The K-function plot compares the observed spatial pattern of public transport stops with a theoretical Poisson pattern representing complete spatial randomness. The pois line shows the expected K-function under random distribution. The iso, trans and border lines are different edge-corrected estimates of the observed K-function. If the observed lines are above the Poisson line, the stops are more clustered than expected under randomness. If they are below it, the pattern is more regular or dispersed.

Conclusion

The analysis shows that public transport stops in central Warsaw are not randomly distributed. They form visible concentrations and transport corridors, especially in the central part of the study area. The 200-metre same-mode clustering procedure reduced the complexity of the original dataset while preserving the main spatial structure of the network.

The results are consistent with the literature. Florczak (2013) shows that GIS-based methods are useful for analysing spatial accessibility to public transport stops, while Nuworsoo (2011) emphasises that stop spacing involves a trade-off between walking accessibility and operational efficiency. In this project, dense stop areas and overlapping catchment zones suggest that spatial generalisation is a reasonable method for preparing a simplified but still representative dataset.

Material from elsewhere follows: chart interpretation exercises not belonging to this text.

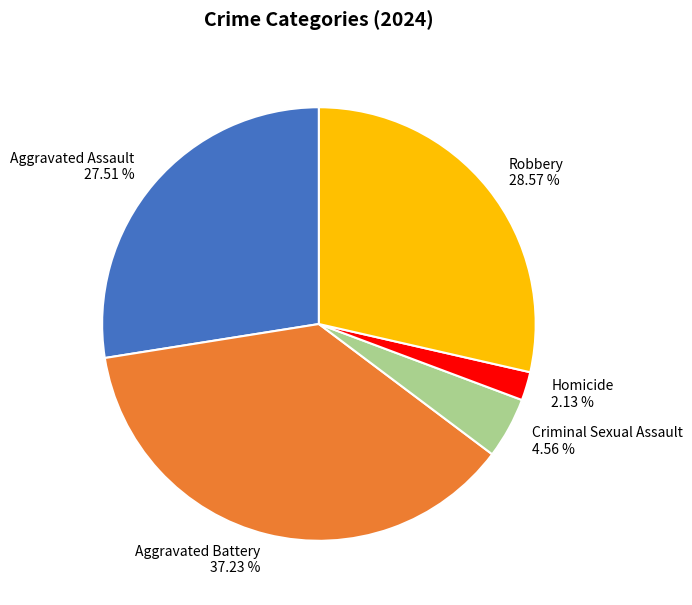

How many slices are in this pie chart?

5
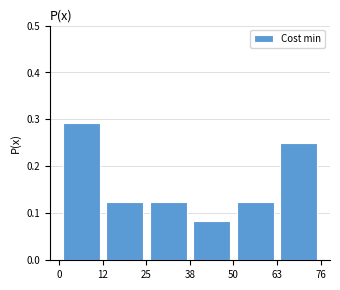

Over which range of the x-axis is the bar tallest?

0 to 12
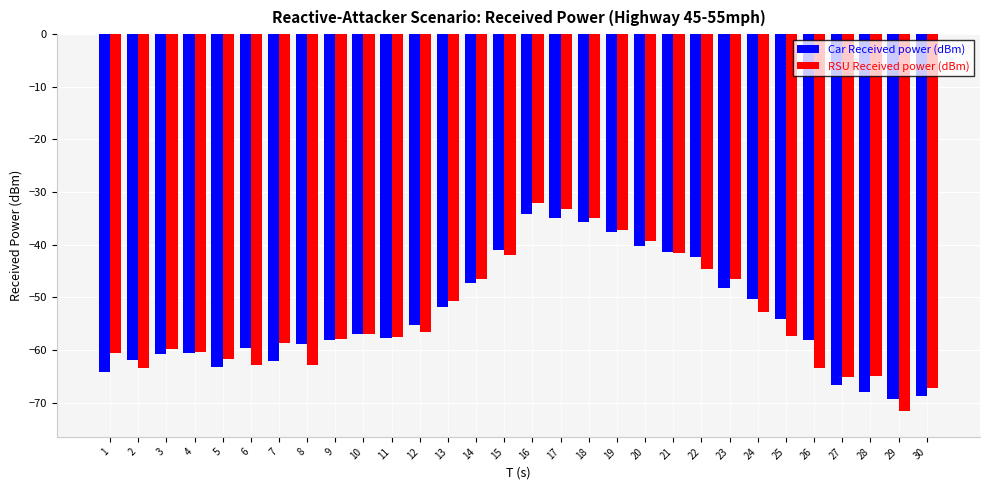

The value of Car Received power (dBm) at 18 is -18.5. True or false?

False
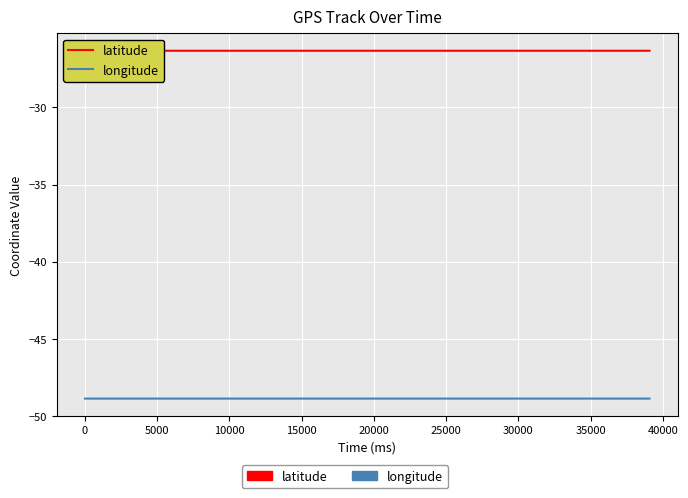

How many data points does each series have?

40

However, the results should be treated as exploratory. The analysis uses Euclidean buffers rather than real pedestrian network distances. A more advanced version of the study should include pedestrian paths, population data, employment density or service frequency.

References

Florczak, M. (2013). GIS jako narzędzie badania dostępności przestrzennej transportu zbiorowego. Transport Miejski i Regionalny, 5.

Nuworsoo, C. (2011). Guidelines for Transit Bus Stop Spacing: Improving Accessibility and Performance. California Polytechnic State University, San Luis Obispo.